Rajneeshpuram was on the site of a 64,229-acre (25,993 ha) Central Oregon property known as the Big Muddy Ranch, near Antelope, Oregon, which was purchased by Sheela's husband, John Shelfer, in 1981 for $5.75 million. Within a year of arriving, the commune's leaders had become embroiled in a series of legal battles with their neighbors, primarily over land use.
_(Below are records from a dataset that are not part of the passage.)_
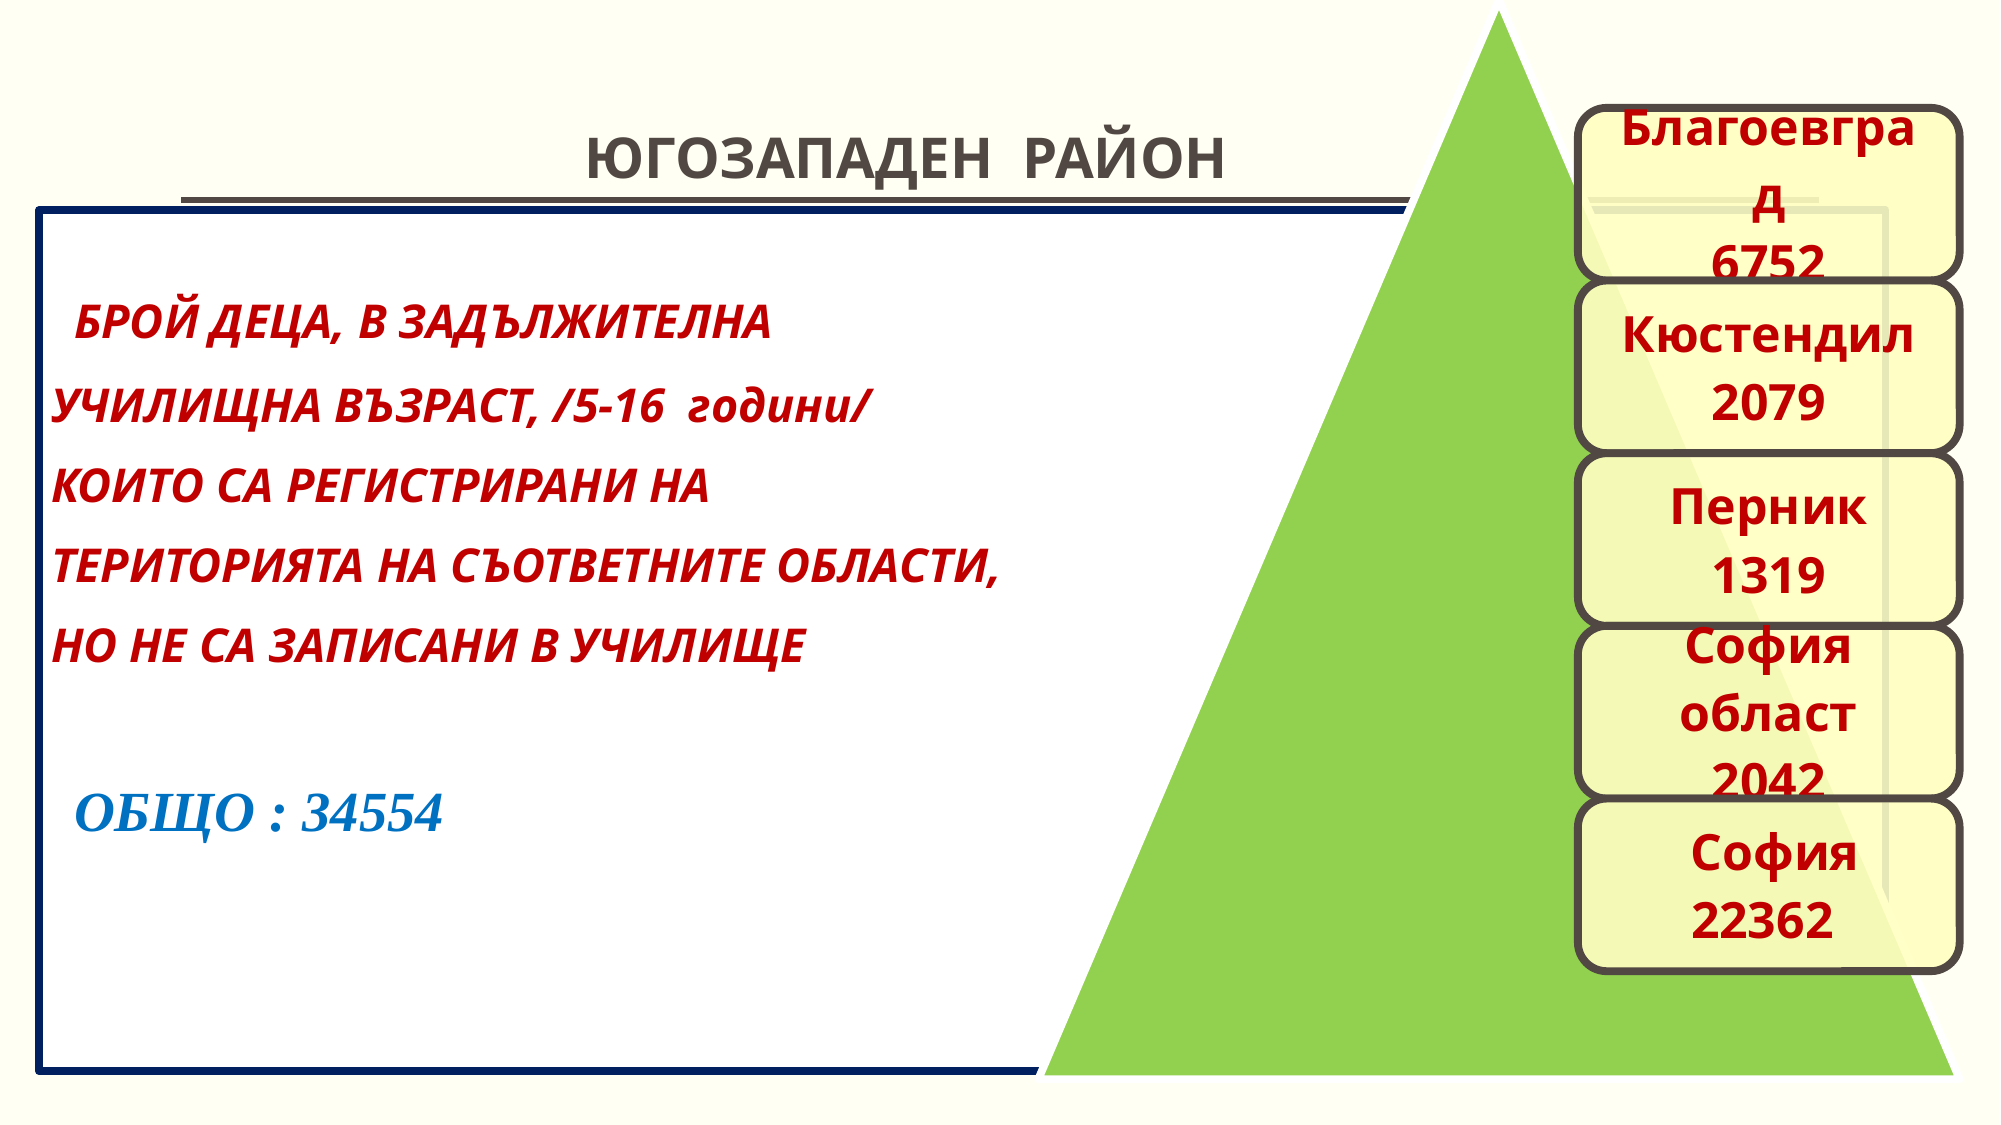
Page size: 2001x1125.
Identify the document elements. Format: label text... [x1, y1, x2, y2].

list БРОЙ ДЕЦА, В ЗАДЪЛЖИТЕЛНА УЧИЛИЩНА ВЪЗРАСТ, /5-16 години/ КОИТО СА РЕГИСТРИРАНИ НА ТЕРИТОРИЯТА НА СЪОТВЕТНИТЕ ОБЛАСТИ, НО НЕ СА ЗАПИСАНИ В УЧИЛИЩЕ ОБЩО : 34554 [35, 206, 1032, 1075]
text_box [1038, 0, 1960, 1080]
title ЮГОЗАПАДЕН РАЙОН [61, 0, 1036, 199]
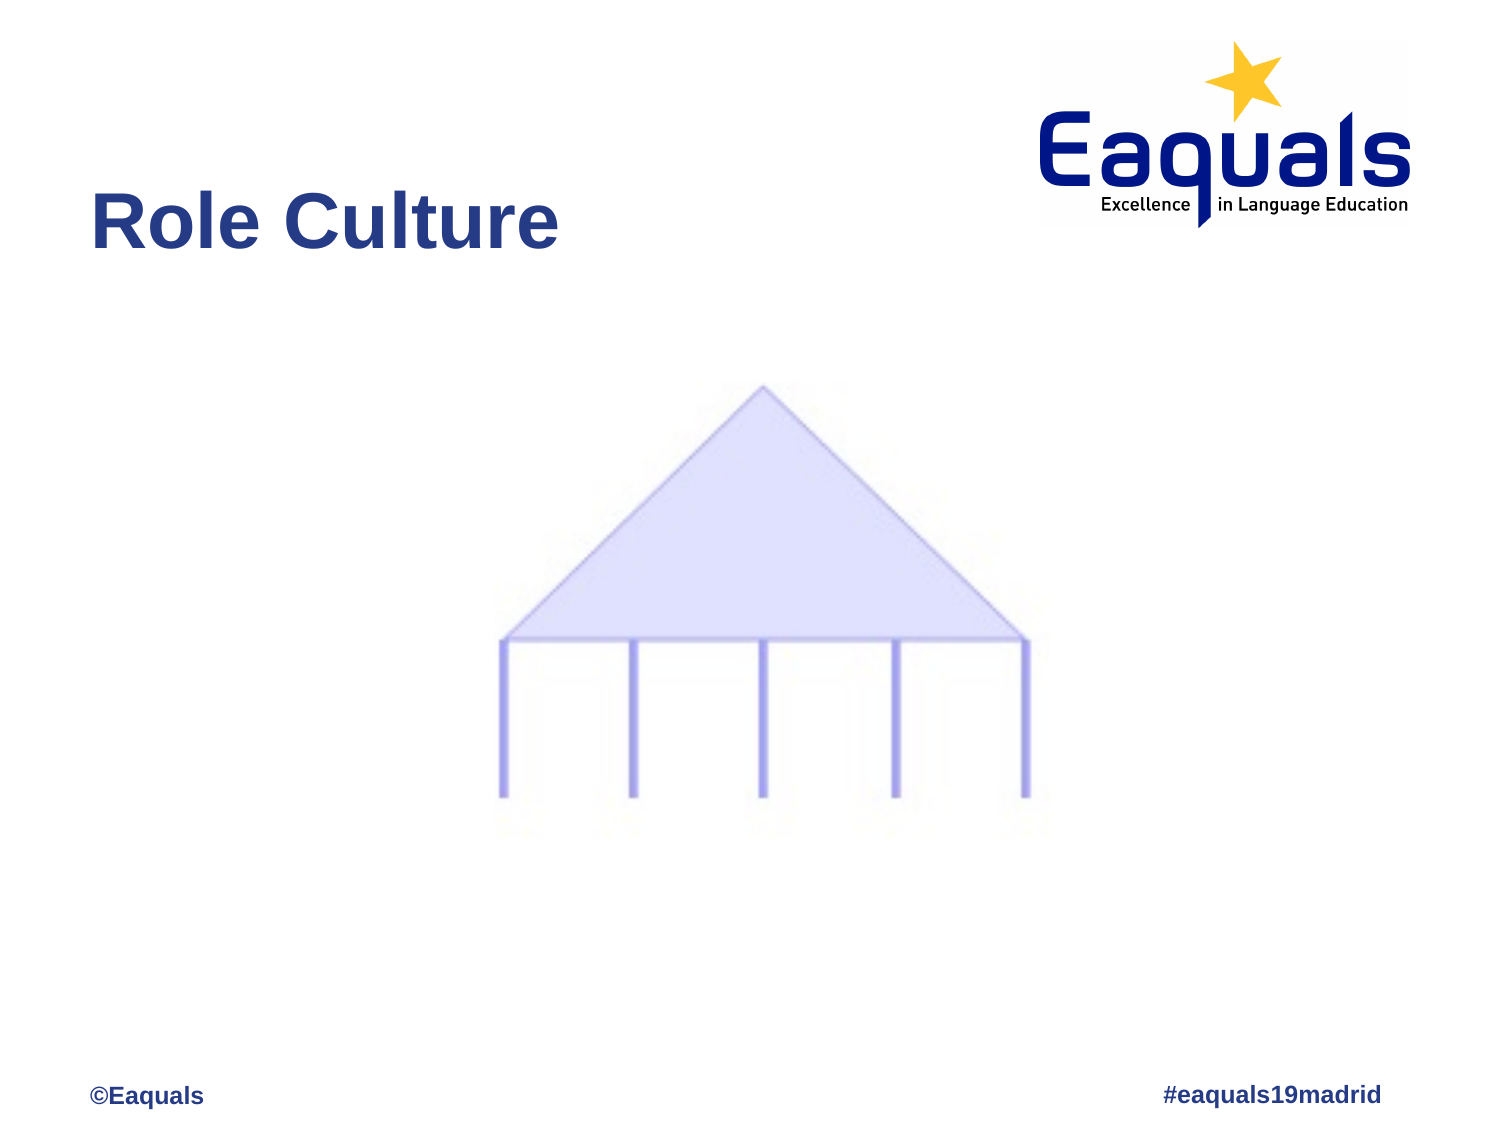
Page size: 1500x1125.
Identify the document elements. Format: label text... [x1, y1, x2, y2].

slide_number ©Eaquals [75, 1065, 311, 1125]
slide_number #eaquals19madrid [1128, 1063, 1479, 1124]
title Role Culture [75, 166, 1427, 274]
picture [1040, 41, 1410, 166]
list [493, 381, 1073, 853]
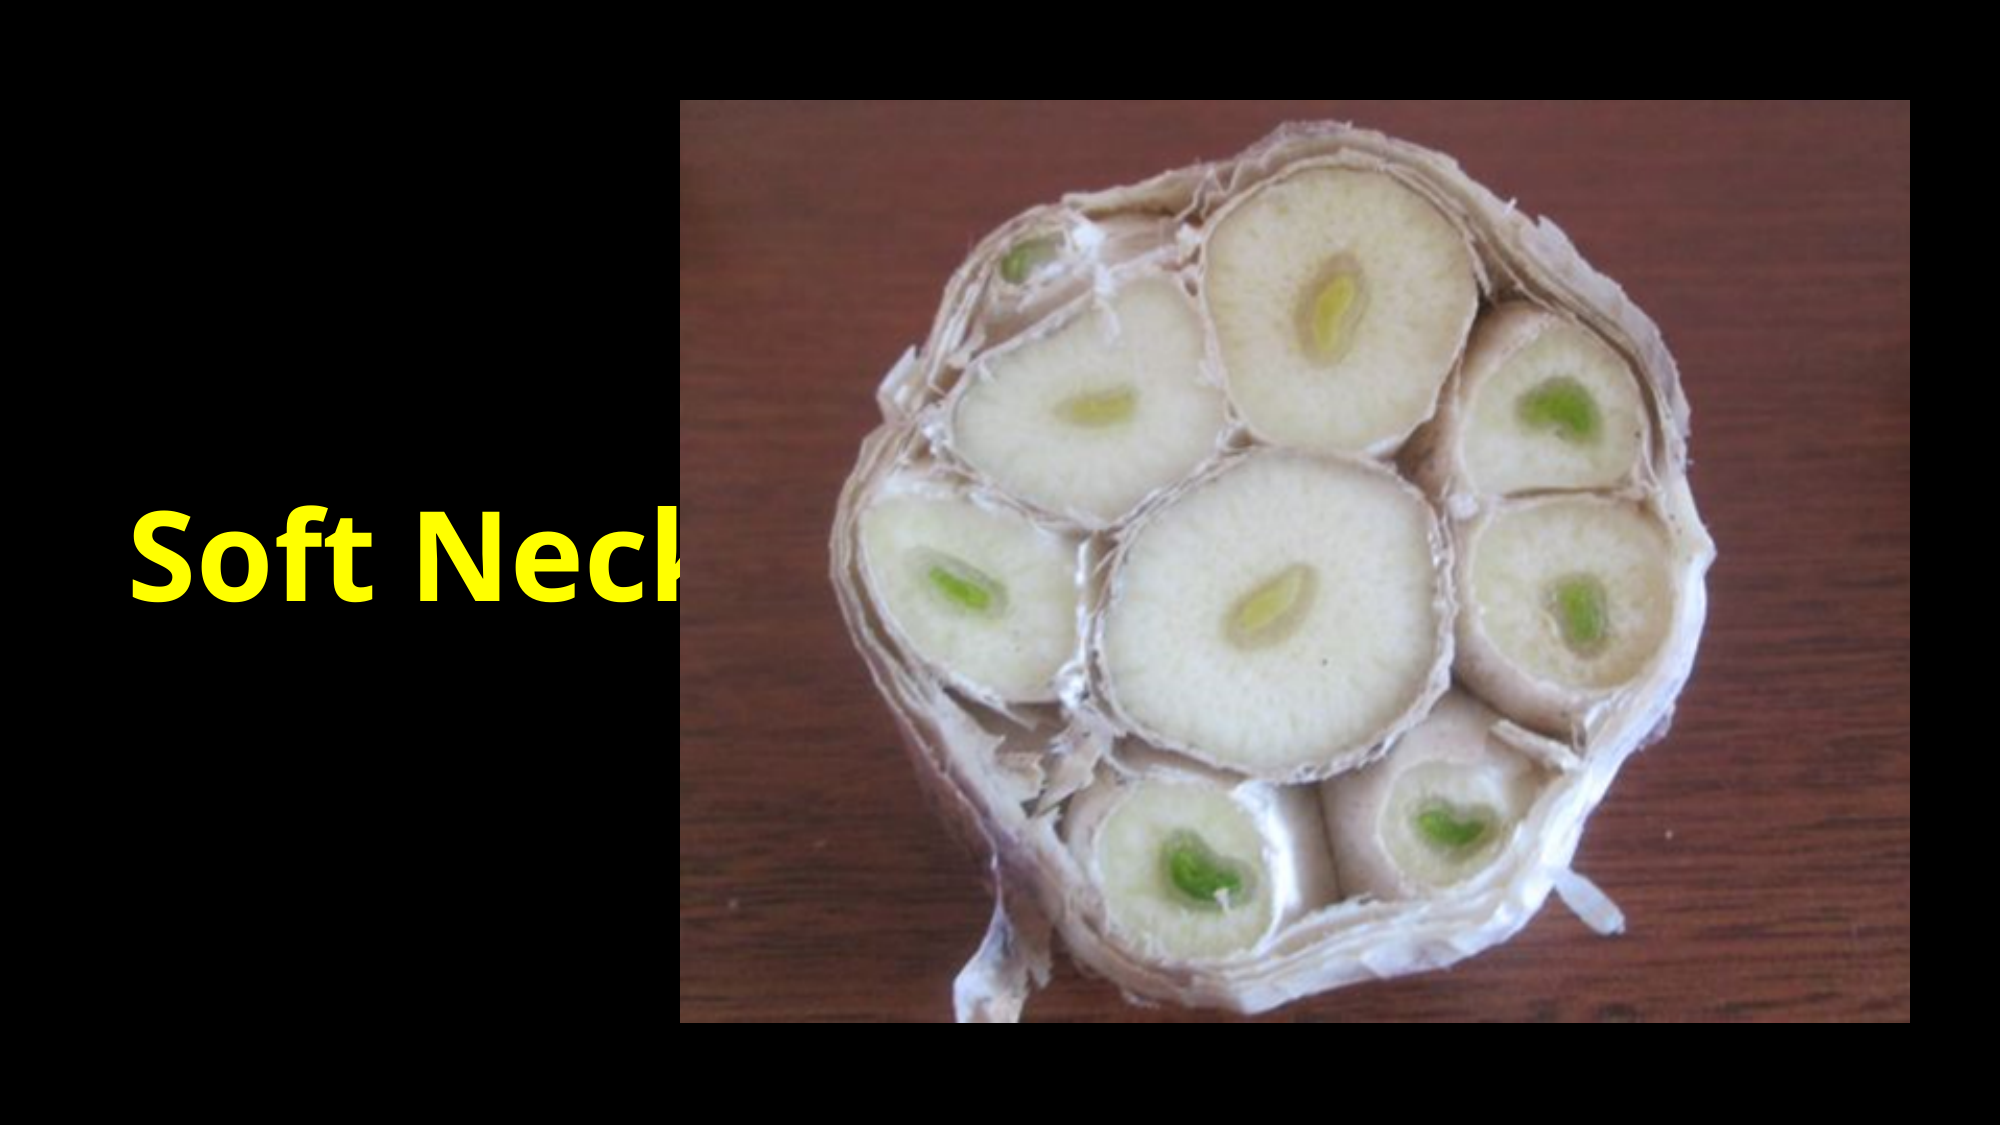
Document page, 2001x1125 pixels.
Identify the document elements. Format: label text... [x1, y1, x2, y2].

title Soft Neck [112, 452, 680, 670]
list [680, 100, 1910, 1023]
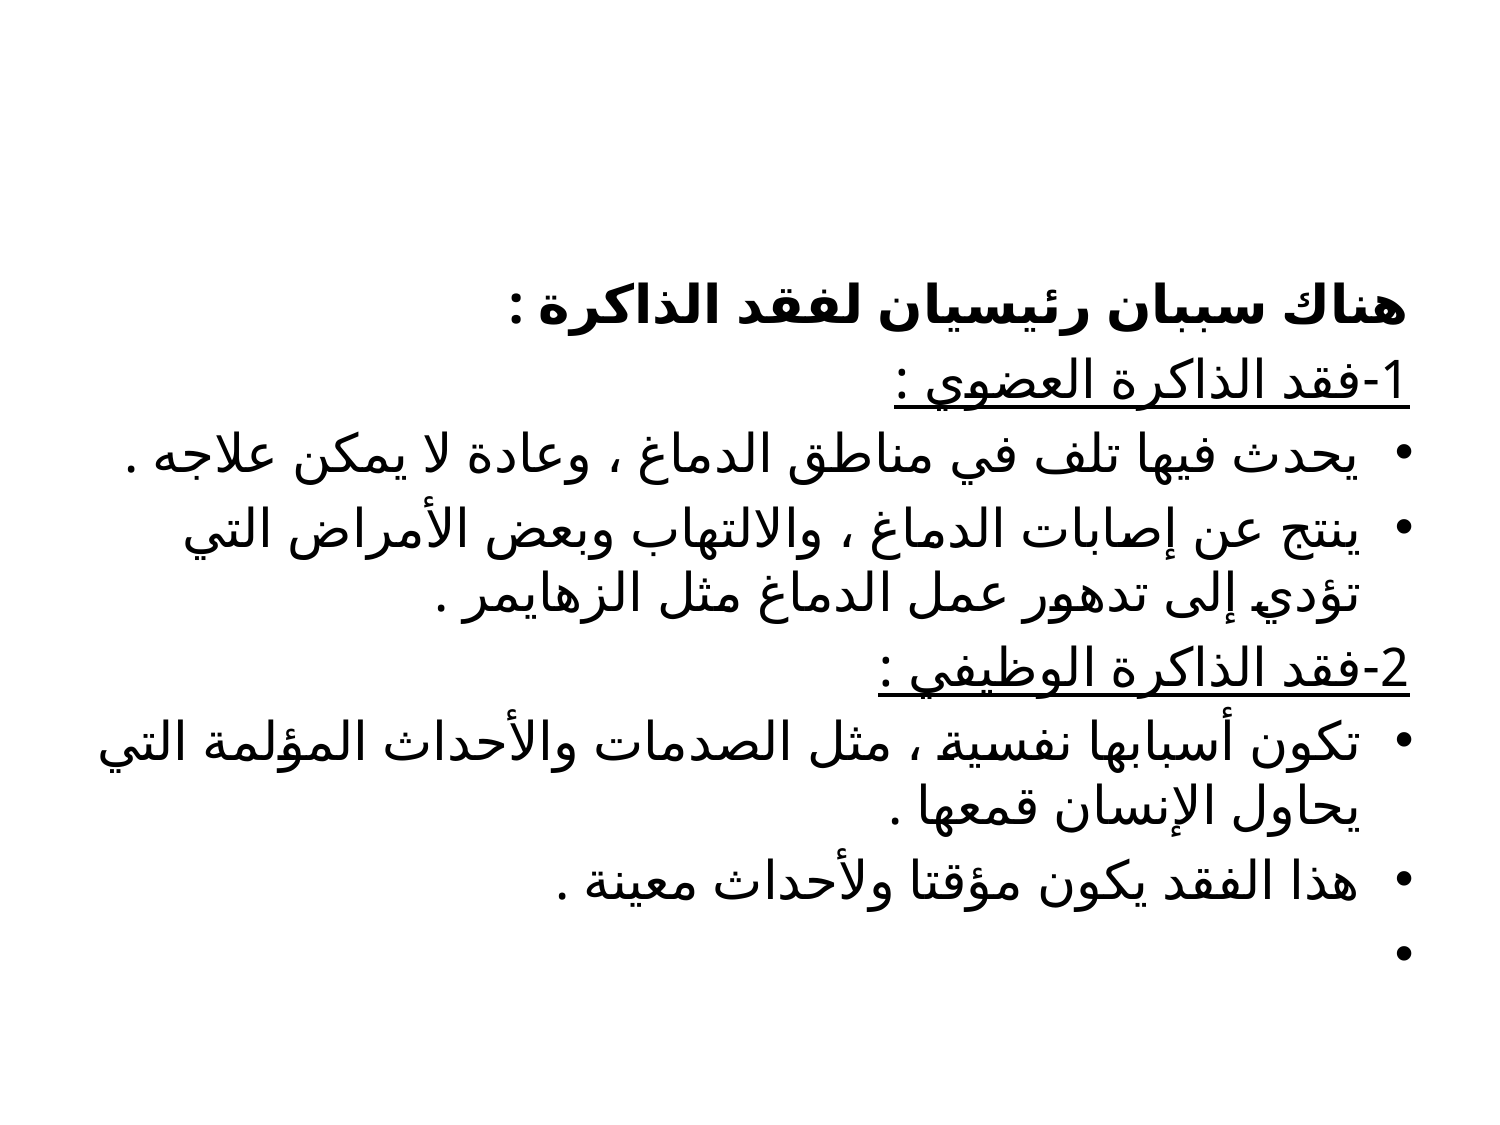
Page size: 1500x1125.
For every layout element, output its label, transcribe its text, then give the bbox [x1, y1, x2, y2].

list هناك سببان رئيسيان لفقد الذاكرة : 1-فقد الذاكرة العضوي : يحدث فيها تلف في مناطق الدماغ ، وعادة لا يمكن علاجه . ينتج عن إصابات الدماغ ، والالتهاب وبعض الأمراض التي تؤدي إلى تدهور عمل الدماغ مثل الزهايمر . 2-فقد الذاكرة الوظيفي : تكون أسبابها نفسية ، مثل الصدمات والأحداث المؤلمة التي يحاول الإنسان قمعها . هذا الفقد يكون مؤقتا ولأحداث معينة . [75, 262, 1425, 1005]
They had initially stated that they were planning to create a small agricultural community, their land being zoned for agricultural use, but it soon became apparent that they wanted to establish the kind of infrastructure and services normally associated with a town.

Within three years, the neo-sannyasins (Rajneesh's followers, also termed Rajneeshees in contemporaneous press reports) developed a community, turning the ranch from an empty rural property into a city of up to 7,000 people, complete with typical urban infrastructures such as a fire department, police, restaurants, malls, townhouses, a 4,200-foot (1,300 m) airstrip, a public transport system using buses, a sewage reclamation plant, a reservoir, and a post office with the ZIP code 97741. It is thought that the actual population during this time was potentially much higher than they claimed, and the neo-sannyasins may have gone as far as to hide beds and citizens during investigations. Various legal conflicts, primarily over land use, escalated to bitter hostility between the commune and local residents, and the commune was subject to sustained and coordinated pressures from various coalitions of Oregon residents over the length of its existence.